Kelly Cervantes: Absolutely. Knowledge is power, right? So thank you so much for sharing those resources because I really do believe that they are going to be incredibly valuable to our listeners. Dr. Gerard, thank you so much for all of your knowledge and expertise and sharing it with us. I know it is going to help so many patients and families out there. We certainly appreciate your time.
Dr. Elizabeth Gerard: Thank you so much for this opportunity and for everything that you’ve done for the epilepsy community. I really appreciate it.
Kelly Cervantes: Thank you, Dr. Gerard for sharing your knowledge and insights about women’s healthcare and epilepsy. Since 1998, CURE Epilepsy has raised more than $90 million to fund epilepsy research and other initiatives that will lead us to a cure. If you would like to help us in our mission to find a cure for epilepsy, please visit www.cureepilepsy.org/donate. CURE Epilepsy, inspiring hope and delivering impact. Thank you.

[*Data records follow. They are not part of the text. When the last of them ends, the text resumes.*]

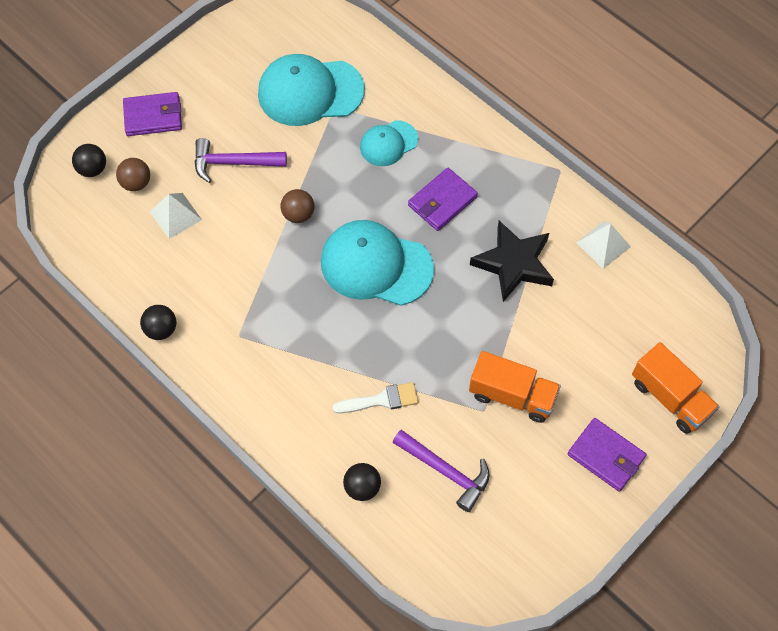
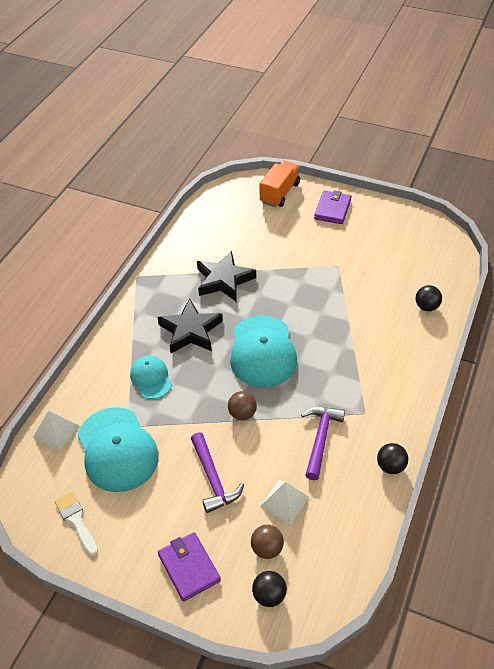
camera: 110 degrees left, 15 degrees down
(381, 400) = (362, 316): white brush -> white brush (76, 520)
(388, 143) = (151, 378): turquoise cap -> turquoise cap turned 150 degrees counterclockwise
(442, 201) = (190, 331): purple wallet -> black star
(446, 471) = (388, 272): purple hammer -> purple hammer (320, 438)
(512, 395) = (319, 256): orange truck -> none
(603, 244) = (188, 242): white pyramid -> white pyramid (56, 431)

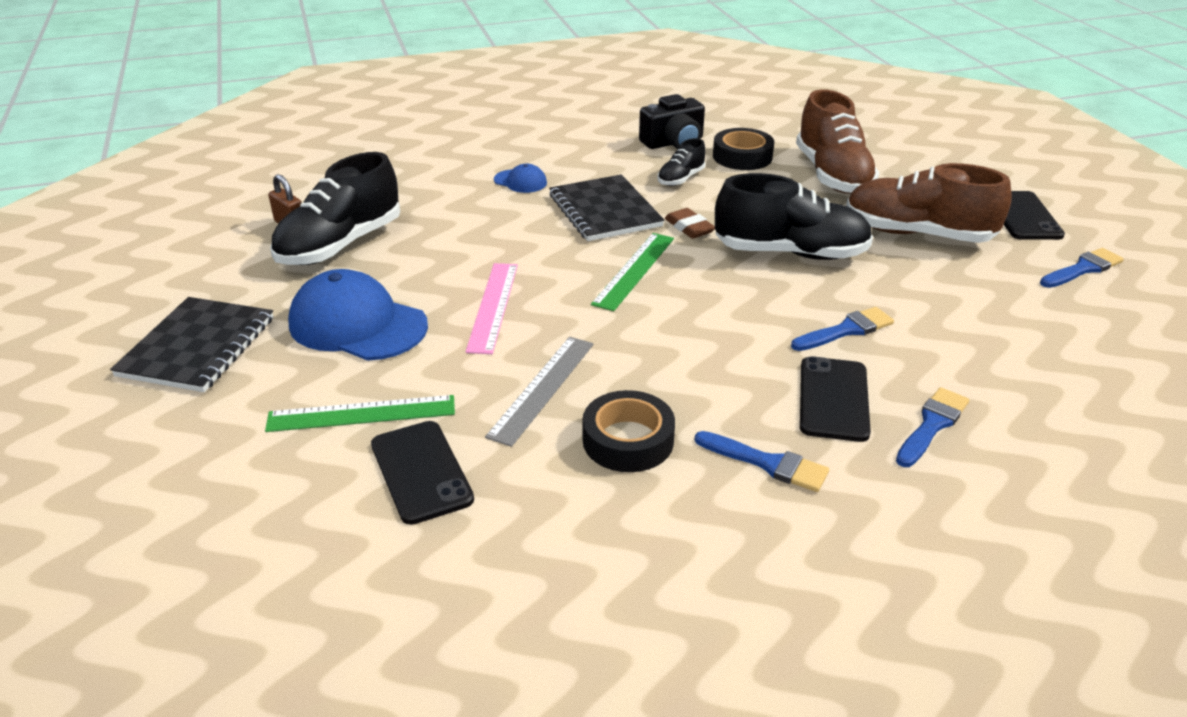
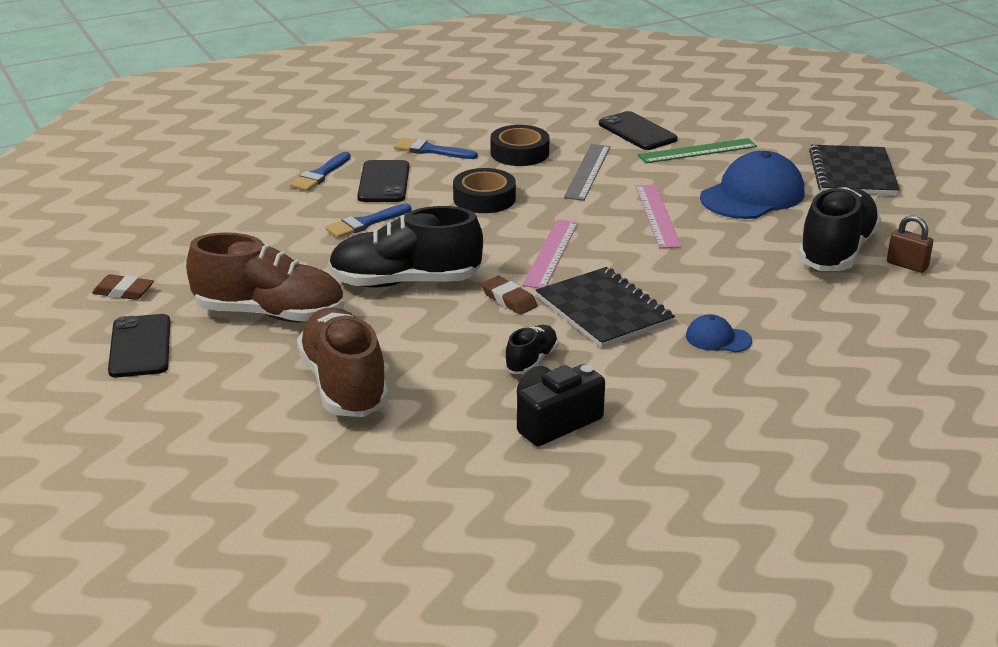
camera: 170 degrees right, 5 degrees down
(357, 324) = (752, 195): blue cap -> blue cap turned 60 degrees counterclockwise
(634, 270) = (550, 253): green ruler -> pink ruler
(742, 157) = (458, 405): black tape -> black tape (484, 198)
(1082, 269) = (123, 291): blue brush -> brown eraser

Legal Disclaimer: The opinions expressed in this podcast do not necessarily reflect the views of CURE Epilepsy. The information contained herein is provided for general information only and does not offer medical advice or recommendations. Individuals should not rely on this information as a substitute for consultations with qualified healthcare professionals who are familiar with individual medical conditions and needs. CURE Epilepsy strongly recommends that care and treatment decisions related to epilepsy and any other medical conditions be made in consultation with a patient’s physician or other qualified healthcare professionals who are familiar with the individual specific health situation.